An Experimental Investigation into Cluster Formation Towards Modelling Thermal Conductivity of Nanofluids

Abstract

The structural appearance and growth of nanoparticles in the form of nanoclusters have a considerable effect on the thermal conductivity enhancement of nanofluids. The growth of nanoclusters of Al2O3 and TiO2 nanoparticles (size 25-30 nm) in water (DI) (along with suitable surfactants) has been investigated. A comprehensive study on the size distribution of the particles while in suspension at different pH values at their respective zeta potentials along with the stability ratio of suspensions have been carried out. Experiments were performed to observe the effect of various surfactants on stability, nanocluster formation and on the thermal conductivity of Al2O3-H2O nanofluid, which was found to be getting improved significantly with SDS surfactant.
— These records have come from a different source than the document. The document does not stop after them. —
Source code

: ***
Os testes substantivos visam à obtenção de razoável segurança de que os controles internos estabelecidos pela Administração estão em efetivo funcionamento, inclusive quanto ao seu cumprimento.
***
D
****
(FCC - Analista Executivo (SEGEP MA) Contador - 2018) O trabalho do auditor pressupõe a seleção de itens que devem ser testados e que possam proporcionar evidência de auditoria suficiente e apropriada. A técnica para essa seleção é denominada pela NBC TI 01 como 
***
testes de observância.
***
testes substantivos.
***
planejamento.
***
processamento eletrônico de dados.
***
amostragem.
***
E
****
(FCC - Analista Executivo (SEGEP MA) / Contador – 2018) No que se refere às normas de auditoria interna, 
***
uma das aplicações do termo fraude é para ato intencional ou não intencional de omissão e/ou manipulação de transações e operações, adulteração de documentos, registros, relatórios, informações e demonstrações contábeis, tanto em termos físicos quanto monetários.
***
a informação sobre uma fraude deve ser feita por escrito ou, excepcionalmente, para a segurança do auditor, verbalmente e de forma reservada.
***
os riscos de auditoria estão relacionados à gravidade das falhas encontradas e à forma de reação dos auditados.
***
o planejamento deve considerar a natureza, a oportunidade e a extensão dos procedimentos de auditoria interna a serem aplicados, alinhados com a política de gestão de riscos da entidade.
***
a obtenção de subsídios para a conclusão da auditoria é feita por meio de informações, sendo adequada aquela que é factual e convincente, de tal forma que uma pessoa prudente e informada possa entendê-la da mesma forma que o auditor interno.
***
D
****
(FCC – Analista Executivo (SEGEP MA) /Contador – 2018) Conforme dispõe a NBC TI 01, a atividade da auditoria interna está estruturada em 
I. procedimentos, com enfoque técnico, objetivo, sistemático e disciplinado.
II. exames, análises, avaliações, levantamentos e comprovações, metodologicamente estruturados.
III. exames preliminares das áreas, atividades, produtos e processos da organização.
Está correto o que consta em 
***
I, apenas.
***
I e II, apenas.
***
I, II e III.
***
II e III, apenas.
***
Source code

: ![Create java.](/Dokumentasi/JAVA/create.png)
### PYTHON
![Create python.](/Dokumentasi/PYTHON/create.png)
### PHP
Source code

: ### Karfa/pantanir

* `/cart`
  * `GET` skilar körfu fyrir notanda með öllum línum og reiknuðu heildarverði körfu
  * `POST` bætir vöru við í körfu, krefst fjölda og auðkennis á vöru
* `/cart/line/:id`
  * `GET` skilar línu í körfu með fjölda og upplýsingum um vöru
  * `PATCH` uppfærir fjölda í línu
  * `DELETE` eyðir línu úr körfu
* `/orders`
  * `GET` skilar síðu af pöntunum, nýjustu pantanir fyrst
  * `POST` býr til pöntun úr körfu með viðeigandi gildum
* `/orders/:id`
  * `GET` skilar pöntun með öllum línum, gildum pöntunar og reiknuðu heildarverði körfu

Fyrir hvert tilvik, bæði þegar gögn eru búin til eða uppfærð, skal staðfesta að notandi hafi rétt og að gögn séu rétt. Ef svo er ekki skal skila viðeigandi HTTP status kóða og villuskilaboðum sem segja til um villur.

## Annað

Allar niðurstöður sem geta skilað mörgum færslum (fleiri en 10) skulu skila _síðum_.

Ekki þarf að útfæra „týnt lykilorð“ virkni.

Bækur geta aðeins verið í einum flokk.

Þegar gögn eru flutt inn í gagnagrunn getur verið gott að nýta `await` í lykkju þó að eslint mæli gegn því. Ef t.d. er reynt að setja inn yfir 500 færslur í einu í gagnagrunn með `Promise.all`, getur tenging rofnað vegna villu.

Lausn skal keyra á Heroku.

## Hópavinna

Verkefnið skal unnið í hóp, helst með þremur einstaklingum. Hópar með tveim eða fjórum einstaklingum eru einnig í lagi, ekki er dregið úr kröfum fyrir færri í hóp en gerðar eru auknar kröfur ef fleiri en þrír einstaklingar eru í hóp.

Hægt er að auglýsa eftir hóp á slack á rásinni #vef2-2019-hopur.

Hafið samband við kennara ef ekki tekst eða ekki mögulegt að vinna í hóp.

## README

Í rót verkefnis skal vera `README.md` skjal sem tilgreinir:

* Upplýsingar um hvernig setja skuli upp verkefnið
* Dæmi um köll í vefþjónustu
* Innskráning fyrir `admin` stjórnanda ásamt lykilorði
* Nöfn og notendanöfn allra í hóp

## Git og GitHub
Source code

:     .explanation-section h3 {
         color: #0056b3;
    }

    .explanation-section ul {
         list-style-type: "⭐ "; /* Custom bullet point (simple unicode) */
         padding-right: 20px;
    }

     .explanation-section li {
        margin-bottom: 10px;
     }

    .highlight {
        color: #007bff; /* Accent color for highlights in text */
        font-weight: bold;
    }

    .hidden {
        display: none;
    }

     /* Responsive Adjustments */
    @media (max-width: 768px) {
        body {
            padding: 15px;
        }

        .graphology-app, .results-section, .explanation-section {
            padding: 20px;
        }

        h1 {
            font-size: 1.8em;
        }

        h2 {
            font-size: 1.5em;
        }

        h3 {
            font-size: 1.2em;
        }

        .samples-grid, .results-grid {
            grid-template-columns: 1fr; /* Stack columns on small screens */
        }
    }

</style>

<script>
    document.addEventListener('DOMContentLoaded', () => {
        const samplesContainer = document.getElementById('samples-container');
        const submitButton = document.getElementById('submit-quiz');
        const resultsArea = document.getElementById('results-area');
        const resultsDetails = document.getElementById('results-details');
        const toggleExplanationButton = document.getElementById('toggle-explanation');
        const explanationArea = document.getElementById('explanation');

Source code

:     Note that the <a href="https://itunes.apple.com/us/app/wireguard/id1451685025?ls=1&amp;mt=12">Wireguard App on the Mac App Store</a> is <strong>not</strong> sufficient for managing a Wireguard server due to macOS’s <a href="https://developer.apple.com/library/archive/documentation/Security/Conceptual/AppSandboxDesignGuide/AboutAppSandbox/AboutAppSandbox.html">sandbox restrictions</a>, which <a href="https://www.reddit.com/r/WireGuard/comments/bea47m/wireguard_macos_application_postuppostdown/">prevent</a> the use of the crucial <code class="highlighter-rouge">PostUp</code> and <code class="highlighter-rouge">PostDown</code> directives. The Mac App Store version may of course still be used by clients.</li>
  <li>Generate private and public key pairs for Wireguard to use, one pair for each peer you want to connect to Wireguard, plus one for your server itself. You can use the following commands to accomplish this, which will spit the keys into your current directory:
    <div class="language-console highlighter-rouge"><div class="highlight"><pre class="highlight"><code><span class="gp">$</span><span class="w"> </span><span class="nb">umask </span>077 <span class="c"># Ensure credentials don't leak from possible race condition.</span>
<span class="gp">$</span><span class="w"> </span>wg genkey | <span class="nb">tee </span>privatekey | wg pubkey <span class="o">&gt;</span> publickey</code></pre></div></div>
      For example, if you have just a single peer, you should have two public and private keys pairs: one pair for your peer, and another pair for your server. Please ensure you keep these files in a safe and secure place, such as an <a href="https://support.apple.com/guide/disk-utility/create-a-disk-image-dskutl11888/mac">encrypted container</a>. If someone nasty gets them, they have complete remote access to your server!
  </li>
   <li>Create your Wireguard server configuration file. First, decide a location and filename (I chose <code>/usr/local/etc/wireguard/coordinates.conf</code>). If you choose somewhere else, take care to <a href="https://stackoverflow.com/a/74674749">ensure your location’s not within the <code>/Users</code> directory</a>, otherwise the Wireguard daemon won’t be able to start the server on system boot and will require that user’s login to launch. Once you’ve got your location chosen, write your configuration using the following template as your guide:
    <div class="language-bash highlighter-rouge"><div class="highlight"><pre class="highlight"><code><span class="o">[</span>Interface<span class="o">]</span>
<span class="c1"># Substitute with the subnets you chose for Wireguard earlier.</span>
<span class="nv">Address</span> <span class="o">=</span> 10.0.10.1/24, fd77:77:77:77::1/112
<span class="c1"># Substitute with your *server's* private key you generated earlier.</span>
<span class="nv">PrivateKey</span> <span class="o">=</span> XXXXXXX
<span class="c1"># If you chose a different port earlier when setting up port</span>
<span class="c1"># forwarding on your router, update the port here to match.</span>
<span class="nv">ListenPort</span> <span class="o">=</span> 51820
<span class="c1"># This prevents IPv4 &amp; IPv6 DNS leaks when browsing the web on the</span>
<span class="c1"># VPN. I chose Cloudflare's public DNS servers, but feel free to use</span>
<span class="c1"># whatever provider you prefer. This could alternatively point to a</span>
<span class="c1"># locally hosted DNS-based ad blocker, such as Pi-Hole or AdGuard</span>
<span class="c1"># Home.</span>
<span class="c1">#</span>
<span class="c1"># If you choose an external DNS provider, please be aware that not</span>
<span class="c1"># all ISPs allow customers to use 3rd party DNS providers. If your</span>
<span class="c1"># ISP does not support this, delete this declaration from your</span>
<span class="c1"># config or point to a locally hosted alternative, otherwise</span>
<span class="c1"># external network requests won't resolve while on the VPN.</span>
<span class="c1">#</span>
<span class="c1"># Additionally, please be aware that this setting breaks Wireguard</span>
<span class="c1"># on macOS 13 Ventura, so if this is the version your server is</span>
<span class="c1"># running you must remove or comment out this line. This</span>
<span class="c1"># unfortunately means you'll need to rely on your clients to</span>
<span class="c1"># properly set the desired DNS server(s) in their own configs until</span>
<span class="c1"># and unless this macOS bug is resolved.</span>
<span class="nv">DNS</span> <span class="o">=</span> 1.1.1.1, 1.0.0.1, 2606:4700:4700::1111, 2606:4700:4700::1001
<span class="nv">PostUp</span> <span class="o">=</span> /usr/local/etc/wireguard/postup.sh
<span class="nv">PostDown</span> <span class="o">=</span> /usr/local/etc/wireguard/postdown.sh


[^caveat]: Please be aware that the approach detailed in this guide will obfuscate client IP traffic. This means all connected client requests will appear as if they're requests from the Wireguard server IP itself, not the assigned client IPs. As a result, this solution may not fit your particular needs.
The prolonged sonication was not adequate to break the clusters of Al2O3 nanoparticles into an average size of less than 163 nm, indicating the tendency of Al2O3 nanoparticles to remain in the form of clusters instead of individual nanoparticles of the initial size of 20 nm. The stability, thermal conductivity of Al2O3-H2O nanofluid and also the average nanocluster size is found to reduce to less than 200 nm from 1,602, 1,827, 1,069, and 922 nm by using sodium dodecyl sulfate (NaDS) (SDS) as an affecting surfactant out of several other surfactants. A consistent enhancement in the thermal conductivity (i.e., 0.70 W/mK over a period of 3 hours) was observed. The Box Behnken Design (BBD) under Response Surface Mythology (RSM) has been used to model the thermal conductivity of Al2O3-H2O nanofluid by taking volumetric concentration, temperature, and surfactant as the affecting parameters. The developed model is validated against the experimental data of thermal conductivity of Al2O3-H2O nanofluid and with the other existing models. The results confirmed that the model could predict the experimental results with a high accuracy level (R2 = 0.98).